ACTIVITY: Report back each line of the records that contains the string "many".

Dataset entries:

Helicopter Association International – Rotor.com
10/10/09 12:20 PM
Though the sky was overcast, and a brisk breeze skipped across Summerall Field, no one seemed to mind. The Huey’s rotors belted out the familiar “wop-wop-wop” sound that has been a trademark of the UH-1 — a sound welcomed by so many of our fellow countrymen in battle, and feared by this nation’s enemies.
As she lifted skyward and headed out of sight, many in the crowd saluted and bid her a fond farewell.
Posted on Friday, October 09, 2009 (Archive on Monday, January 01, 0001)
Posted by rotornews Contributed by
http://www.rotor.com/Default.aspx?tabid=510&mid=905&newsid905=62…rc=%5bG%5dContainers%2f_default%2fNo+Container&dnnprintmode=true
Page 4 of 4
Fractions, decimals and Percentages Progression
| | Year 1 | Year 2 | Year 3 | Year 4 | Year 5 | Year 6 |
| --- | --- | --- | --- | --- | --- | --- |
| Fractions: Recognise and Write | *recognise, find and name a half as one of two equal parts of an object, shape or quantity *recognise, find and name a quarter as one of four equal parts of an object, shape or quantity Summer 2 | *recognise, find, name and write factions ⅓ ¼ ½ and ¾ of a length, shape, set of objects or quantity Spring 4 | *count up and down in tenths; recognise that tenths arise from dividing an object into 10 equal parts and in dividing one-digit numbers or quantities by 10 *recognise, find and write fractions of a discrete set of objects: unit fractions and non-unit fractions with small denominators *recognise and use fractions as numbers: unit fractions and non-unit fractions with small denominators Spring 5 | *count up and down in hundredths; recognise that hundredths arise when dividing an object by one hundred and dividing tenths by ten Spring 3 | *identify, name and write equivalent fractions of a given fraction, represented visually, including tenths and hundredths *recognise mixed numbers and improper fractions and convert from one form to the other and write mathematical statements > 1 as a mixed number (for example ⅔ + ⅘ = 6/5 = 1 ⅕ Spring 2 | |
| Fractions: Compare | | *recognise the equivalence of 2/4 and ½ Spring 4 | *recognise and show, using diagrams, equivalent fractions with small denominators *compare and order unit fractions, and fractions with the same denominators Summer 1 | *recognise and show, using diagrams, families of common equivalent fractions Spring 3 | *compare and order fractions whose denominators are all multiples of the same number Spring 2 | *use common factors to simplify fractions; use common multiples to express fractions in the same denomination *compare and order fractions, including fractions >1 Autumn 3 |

ANSWER:
Though the sky was overcast, and a brisk breeze skipped across Summerall Field, no one seemed to mind. The Huey’s rotors belted out the familiar “wop-wop-wop” sound that has been a trademark of the UH-1 — a sound welcomed by so many of our fellow countrymen in battle, and feared by this nation’s enemies.
As she lifted skyward and headed out of sight, many in the crowd saluted and bid her a fond farewell.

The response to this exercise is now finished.